[Assignment]:
Extract every entry word for word. Skip the pictures.

◆ ◆ ◆ ◆

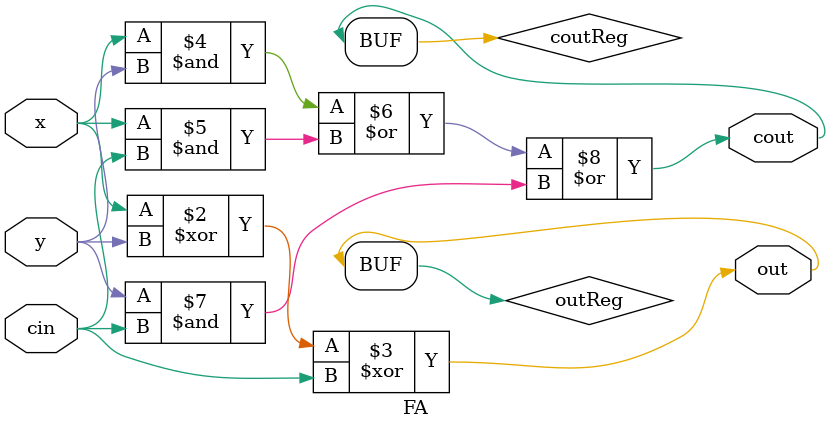
<source format=v>

module FA(

input	x,
input 	y,
input	cin,
output	out,
output	cout);

reg outReg;
reg coutReg;


always @(*) begin
outReg <= (x ^ y) ^ cin;
coutReg <= (x & y) | (x & cin) | (y & cin);
end

assign out = outReg;
assign cout = coutReg;


endmodule

</source>
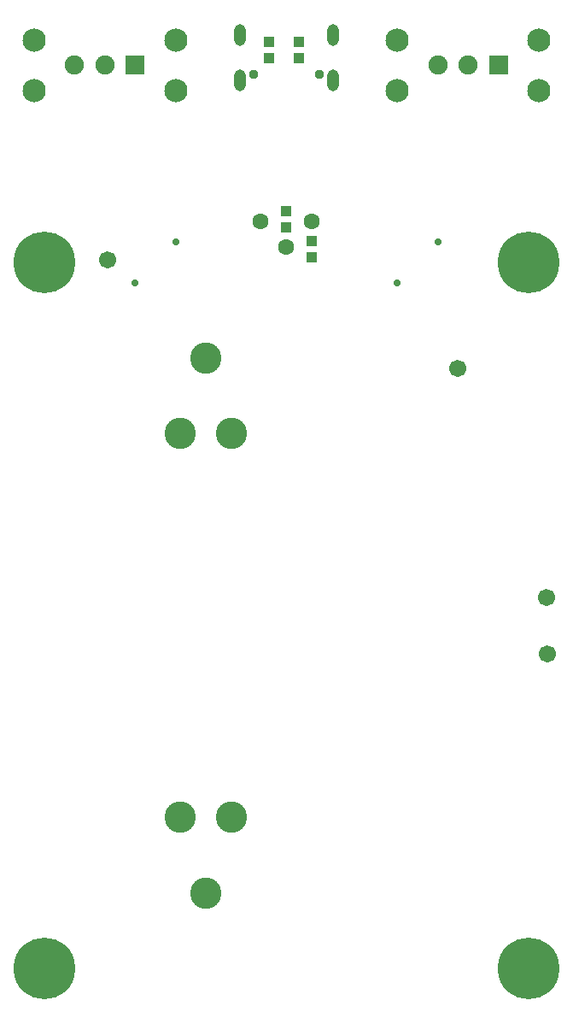
<source format=gbs>
G04*
G04 #@! TF.GenerationSoftware,Altium Limited,Altium Designer,22.2.1 (43)*
G04*
G04 Layer_Color=16711935*
%FSLAX44Y44*%
%MOMM*%
G71*
G04*
G04 #@! TF.SameCoordinates,7C5D536F-F001-484F-B139-385EAFE792E0*
G04*
G04*
G04 #@! TF.FilePolarity,Negative*
G04*
G01*
G75*
%ADD34R,1.1016X1.1016*%
%ADD41C,1.7016*%
%ADD42C,2.3016*%
%ADD43R,1.9016X1.9016*%
%ADD44C,1.9016*%
%ADD45C,1.6016*%
%ADD46C,6.1016*%
%ADD47C,0.7112*%
%ADD48C,3.1016*%
%ADD49O,1.1516X2.1516*%
%ADD50C,0.9516*%
D34*
X312512Y962000D02*
D03*
Y978000D02*
D03*
X282509Y962000D02*
D03*
Y978000D02*
D03*
X300000Y794600D02*
D03*
Y810600D02*
D03*
X325000Y780500D02*
D03*
Y764500D02*
D03*
D41*
X470000Y655000D02*
D03*
X122500Y762500D02*
D03*
X558270Y371730D02*
D03*
X557500Y427500D02*
D03*
D42*
X50000Y930000D02*
D03*
X190000D02*
D03*
Y980000D02*
D03*
X50000D02*
D03*
X410000Y930000D02*
D03*
X550000D02*
D03*
Y980000D02*
D03*
X410000D02*
D03*
D43*
X150000Y955000D02*
D03*
X510000D02*
D03*
D44*
X90000D02*
D03*
X120000D02*
D03*
X450000D02*
D03*
X480000D02*
D03*
D45*
X274600Y800000D02*
D03*
X300000Y774600D02*
D03*
X325400Y800000D02*
D03*
D46*
X540000Y760000D02*
D03*
X60000D02*
D03*
X540000Y60000D02*
D03*
X60000Y60000D02*
D03*
D47*
X450320Y780320D02*
D03*
X409680Y739680D02*
D03*
X190320Y780320D02*
D03*
X149680Y739680D02*
D03*
D48*
X220000Y135000D02*
D03*
X194500Y210000D02*
D03*
X245500D02*
D03*
X220000Y665000D02*
D03*
X245500Y590000D02*
D03*
X194500D02*
D03*
D49*
X346100Y940000D02*
D03*
X253900D02*
D03*
Y985000D02*
D03*
X346100D02*
D03*
D50*
X333000Y945600D02*
D03*
X267000D02*
D03*
M02*

</source>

◆ ◆ ◆ ◆

[Task answer]:
<source format=v>

module FA(

input	x,
input 	y,
input	cin,
output	out,
output	cout);

reg outReg;
reg coutReg;


always @(*) begin
outReg <= (x ^ y) ^ cin;
coutReg <= (x & y) | (x & cin) | (y & cin);
end

assign out = outReg;
assign cout = coutReg;


endmodule

</source>
<source format=gbs>
G04*
G04 #@! TF.GenerationSoftware,Altium Limited,Altium Designer,22.2.1 (43)*
G04*
G04 Layer_Color=16711935*
%FSLAX44Y44*%
%MOMM*%
G71*
G04*
G04 #@! TF.SameCoordinates,7C5D536F-F001-484F-B139-385EAFE792E0*
G04*
G04*
G04 #@! TF.FilePolarity,Negative*
G04*
G01*
G75*
%ADD34R,1.1016X1.1016*%
%ADD41C,1.7016*%
%ADD42C,2.3016*%
%ADD43R,1.9016X1.9016*%
%ADD44C,1.9016*%
%ADD45C,1.6016*%
%ADD46C,6.1016*%
%ADD47C,0.7112*%
%ADD48C,3.1016*%
%ADD49O,1.1516X2.1516*%
%ADD50C,0.9516*%
D34*
X312512Y962000D02*
D03*
Y978000D02*
D03*
X282509Y962000D02*
D03*
Y978000D02*
D03*
X300000Y794600D02*
D03*
Y810600D02*
D03*
X325000Y780500D02*
D03*
Y764500D02*
D03*
D41*
X470000Y655000D02*
D03*
X122500Y762500D02*
D03*
X558270Y371730D02*
D03*
X557500Y427500D02*
D03*
D42*
X50000Y930000D02*
D03*
X190000D02*
D03*
Y980000D02*
D03*
X50000D02*
D03*
X410000Y930000D02*
D03*
X550000D02*
D03*
Y980000D02*
D03*
X410000D02*
D03*
D43*
X150000Y955000D02*
D03*
X510000D02*
D03*
D44*
X90000D02*
D03*
X120000D02*
D03*
X450000D02*
D03*
X480000D02*
D03*
D45*
X274600Y800000D02*
D03*
X300000Y774600D02*
D03*
X325400Y800000D02*
D03*
D46*
X540000Y760000D02*
D03*
X60000D02*
D03*
X540000Y60000D02*
D03*
X60000Y60000D02*
D03*
D47*
X450320Y780320D02*
D03*
X409680Y739680D02*
D03*
X190320Y780320D02*
D03*
X149680Y739680D02*
D03*
D48*
X220000Y135000D02*
D03*
X194500Y210000D02*
D03*
X245500D02*
D03*
X220000Y665000D02*
D03*
X245500Y590000D02*
D03*
X194500D02*
D03*
D49*
X346100Y940000D02*
D03*
X253900D02*
D03*
Y985000D02*
D03*
X346100D02*
D03*
D50*
X333000Y945600D02*
D03*
X267000D02*
D03*
M02*

</source>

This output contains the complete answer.